Cotter Gad, Moshkovitz Yaron, Milovanov Olga, Salah Ahmed, Blatt Alex, Krakover Ricardo, Vered Zvi, Kaluski Edo
Clinical Pharmacology Research Unit, The Cardiology Institute, Assaf-Harofeh Medical Center, Zerifin, Sackler Faculty of Medicine, Tel-Aviv University, Tel-Aviv, Israel.
Eur J Heart Fail. 2002 Jun;4(3):227-34. doi: 10.1016/s1388-9842(02)00017-x.

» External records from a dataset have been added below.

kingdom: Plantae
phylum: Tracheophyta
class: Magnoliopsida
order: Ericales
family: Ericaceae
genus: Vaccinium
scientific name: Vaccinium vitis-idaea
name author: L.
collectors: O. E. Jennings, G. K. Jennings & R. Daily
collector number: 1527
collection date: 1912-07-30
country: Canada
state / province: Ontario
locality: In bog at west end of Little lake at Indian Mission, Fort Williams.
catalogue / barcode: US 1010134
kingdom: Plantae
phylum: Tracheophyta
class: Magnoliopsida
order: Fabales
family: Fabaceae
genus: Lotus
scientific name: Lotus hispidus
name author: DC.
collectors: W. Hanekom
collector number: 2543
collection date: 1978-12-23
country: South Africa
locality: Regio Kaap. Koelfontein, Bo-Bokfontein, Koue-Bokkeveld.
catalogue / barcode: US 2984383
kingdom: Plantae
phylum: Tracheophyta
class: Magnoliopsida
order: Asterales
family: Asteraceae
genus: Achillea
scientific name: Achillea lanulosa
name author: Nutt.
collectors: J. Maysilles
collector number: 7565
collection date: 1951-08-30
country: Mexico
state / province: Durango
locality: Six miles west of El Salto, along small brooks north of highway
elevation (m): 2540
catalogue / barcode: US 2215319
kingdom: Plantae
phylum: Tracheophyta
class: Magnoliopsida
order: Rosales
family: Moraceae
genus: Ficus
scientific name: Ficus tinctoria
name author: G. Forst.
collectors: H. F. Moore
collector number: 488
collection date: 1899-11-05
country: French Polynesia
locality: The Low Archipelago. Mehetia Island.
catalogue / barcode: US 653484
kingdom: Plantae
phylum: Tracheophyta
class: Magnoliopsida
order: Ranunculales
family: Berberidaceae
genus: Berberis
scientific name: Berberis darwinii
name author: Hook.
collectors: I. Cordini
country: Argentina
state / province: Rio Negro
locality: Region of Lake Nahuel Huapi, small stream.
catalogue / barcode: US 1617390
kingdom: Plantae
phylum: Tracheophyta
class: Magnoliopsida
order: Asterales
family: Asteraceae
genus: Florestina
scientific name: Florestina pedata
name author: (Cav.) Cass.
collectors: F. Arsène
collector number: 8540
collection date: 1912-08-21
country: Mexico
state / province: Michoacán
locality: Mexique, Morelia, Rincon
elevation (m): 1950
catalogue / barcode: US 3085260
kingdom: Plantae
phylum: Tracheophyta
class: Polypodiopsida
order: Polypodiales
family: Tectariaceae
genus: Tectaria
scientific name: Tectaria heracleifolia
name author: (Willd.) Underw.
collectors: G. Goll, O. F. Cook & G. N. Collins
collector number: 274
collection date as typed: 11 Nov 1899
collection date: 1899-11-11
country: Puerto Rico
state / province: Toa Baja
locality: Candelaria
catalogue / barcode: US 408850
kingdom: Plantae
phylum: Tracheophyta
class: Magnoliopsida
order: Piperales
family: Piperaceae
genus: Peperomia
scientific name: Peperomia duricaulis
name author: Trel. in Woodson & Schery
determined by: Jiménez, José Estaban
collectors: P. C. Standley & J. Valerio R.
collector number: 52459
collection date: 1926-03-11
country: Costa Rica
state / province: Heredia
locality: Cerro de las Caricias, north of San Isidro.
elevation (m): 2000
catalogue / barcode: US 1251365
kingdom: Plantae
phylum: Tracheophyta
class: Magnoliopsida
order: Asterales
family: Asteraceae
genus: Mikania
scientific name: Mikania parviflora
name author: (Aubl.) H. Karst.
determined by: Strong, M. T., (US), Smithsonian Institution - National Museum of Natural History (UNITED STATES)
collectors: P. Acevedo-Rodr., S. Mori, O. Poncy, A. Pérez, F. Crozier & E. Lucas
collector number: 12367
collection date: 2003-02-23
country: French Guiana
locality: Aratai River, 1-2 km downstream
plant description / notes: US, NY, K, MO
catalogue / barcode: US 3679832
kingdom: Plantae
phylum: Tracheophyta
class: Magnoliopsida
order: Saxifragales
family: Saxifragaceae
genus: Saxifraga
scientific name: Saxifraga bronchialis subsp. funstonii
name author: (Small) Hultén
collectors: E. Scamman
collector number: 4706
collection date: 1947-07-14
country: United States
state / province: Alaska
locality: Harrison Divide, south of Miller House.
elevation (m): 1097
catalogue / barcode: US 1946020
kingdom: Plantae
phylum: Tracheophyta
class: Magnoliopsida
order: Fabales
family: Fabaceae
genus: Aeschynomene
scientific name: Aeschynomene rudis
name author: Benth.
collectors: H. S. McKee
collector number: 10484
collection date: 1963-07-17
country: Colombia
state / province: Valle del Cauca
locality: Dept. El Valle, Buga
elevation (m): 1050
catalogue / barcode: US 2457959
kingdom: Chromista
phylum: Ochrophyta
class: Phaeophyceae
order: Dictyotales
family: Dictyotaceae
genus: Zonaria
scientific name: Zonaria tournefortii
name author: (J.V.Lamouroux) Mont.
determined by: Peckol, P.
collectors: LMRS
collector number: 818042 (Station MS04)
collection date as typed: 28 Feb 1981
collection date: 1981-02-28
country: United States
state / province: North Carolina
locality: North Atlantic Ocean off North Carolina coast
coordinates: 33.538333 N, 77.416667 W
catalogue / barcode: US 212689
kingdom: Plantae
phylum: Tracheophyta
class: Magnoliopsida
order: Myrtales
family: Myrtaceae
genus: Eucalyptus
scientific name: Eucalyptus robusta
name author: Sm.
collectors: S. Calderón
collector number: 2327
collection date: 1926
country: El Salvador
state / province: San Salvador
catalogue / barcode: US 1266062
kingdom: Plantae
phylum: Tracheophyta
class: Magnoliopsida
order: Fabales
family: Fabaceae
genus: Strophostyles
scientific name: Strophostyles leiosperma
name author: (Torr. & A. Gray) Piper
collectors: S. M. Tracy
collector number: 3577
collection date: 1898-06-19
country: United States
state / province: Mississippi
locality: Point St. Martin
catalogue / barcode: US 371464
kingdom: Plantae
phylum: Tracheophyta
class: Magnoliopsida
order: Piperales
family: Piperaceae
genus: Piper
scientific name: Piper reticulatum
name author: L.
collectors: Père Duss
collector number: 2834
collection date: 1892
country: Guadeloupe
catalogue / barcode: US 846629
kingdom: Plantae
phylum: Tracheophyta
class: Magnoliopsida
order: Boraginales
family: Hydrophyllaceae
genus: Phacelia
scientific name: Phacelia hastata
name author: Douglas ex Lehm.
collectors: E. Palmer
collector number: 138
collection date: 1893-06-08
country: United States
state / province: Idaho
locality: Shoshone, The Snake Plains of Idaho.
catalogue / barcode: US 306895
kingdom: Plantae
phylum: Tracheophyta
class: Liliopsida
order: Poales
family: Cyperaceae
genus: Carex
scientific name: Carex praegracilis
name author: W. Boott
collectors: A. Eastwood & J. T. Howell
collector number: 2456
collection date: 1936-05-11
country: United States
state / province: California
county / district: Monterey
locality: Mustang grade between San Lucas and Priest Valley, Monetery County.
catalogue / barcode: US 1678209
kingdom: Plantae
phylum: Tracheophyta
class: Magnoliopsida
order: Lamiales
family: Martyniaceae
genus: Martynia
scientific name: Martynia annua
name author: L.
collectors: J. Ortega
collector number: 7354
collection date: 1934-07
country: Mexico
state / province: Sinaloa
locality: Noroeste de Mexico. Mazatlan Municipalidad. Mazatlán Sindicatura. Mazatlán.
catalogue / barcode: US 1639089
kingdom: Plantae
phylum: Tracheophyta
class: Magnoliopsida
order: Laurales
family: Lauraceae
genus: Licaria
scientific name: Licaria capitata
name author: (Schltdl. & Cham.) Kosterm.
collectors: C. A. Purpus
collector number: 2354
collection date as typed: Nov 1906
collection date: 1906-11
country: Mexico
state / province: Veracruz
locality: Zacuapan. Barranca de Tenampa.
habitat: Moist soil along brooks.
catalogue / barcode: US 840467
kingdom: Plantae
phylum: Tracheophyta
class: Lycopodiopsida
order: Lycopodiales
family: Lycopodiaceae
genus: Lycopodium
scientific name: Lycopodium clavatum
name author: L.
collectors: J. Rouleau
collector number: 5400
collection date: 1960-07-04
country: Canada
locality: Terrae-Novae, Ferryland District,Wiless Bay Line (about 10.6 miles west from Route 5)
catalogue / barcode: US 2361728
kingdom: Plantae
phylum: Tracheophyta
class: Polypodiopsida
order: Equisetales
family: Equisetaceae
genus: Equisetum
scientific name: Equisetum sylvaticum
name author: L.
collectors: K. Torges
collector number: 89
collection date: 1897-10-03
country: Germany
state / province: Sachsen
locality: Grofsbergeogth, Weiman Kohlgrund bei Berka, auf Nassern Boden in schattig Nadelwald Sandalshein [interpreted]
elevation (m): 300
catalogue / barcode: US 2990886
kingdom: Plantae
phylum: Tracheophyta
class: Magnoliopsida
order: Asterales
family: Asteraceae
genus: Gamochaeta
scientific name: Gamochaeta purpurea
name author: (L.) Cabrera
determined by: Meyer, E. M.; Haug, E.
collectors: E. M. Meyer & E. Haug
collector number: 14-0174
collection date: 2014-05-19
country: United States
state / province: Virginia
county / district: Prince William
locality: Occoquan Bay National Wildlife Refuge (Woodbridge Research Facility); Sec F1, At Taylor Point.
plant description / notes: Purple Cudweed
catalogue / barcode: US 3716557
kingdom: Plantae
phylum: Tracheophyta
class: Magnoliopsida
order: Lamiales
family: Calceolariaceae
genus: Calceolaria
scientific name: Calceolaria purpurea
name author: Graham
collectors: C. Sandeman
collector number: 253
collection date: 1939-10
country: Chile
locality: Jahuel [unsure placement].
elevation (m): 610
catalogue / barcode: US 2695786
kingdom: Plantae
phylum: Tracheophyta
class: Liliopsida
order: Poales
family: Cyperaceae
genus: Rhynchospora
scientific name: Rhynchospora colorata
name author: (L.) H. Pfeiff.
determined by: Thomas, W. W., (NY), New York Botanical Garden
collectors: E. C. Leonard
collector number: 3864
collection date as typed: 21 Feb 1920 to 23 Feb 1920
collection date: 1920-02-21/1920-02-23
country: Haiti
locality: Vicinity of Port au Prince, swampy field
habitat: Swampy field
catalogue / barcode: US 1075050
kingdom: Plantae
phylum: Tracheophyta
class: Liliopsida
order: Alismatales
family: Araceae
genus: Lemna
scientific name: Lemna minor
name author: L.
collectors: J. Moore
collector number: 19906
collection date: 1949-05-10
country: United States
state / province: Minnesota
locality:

Acute heart failure (HF) is one of the most common syndromes in emergency medicine, however, its exact pathogenesis has remained largely unknown. Based on clinical and hemodynamic data we have sub-divided acute HF into four syndromes: cardiogenic shock, pulmonary edema, hypertensive crisis and exacerbated HF. Cardiogenic shock is caused by a severe reduction in cardiac power which is not met by an adequate increase in peripheral vascular resistance leading to significant decrease in blood pressure and end organ perfusion. Hence the treatment of cardiogenic shock should be directed at improving cardiac performance (by optimizing filling pressure, intra-aortic balloon pump and immediate revascularization) and administration of peripheral vasoconstrictors. The other acute HF syndromes (pulmonary edema, HTN crisis and exacerbated HF) are caused by a combination of progressive excessive vasoconstriction superimposed on reduced left ventricular functional reserve. The impaired cardiac power and extreme vasoconstriction induce a vicious cycle of afterload mismatch resulting in a dramatic reduction of CO and elevated left ventricular end diastolic pressure, which is transferred backwards to the pulmonary capillaries yielding pulmonary edema. Therefore, the immediate treatment of these acute HF syndromes should be based on the administration of strong, fast-acting intravenous vasodilators such as nitrates or nitroprusside. After initial stabilization, therapy should be directed at reducing recurrent episodes of acute HF, by prevention of repeated episodes of excessive vasoconstriction along with efforts to optimize cardiac function.
急性心力衰竭(HF)是急诊医学中最常见的综合征之一,然而,其确切发病机制在很大程度上仍不清楚。根据临床和血流动力学数据,我们将急性HF分为四种综合征:心源性休克、肺水肿、高血压危象和急性失代偿性HF。心源性休克是由心脏功能严重降低引起的,而外周血管阻力没有相应增加,导致血压显著下降和终末器官灌注减少。因此,心源性休克的治疗应旨在改善心脏功能(通过优化充盈压主动脉内球囊泵和立即血运重建)以及使用外周血管收缩剂。其他急性HF综合征(肺水肿、高血压危象和急性失代偿性HF)是由渐进性过度血管收缩叠加左心室功能储备减少共同引起的。心脏功能受损和极度血管收缩导致后负荷不匹配的恶性循环,从而使心输出量急剧减少,左心室舒张末期压力升高,并逆向传导至肺毛细血管,导致肺水肿。因此,这些急性HF综合征的立即治疗应基于使用强效、速效静脉血管扩张剂,如硝酸盐或硝普钠。在初始稳定后,治疗应旨在通过预防反复出现的过度血管收缩以及努力优化心脏功能来减少急性HF的复发。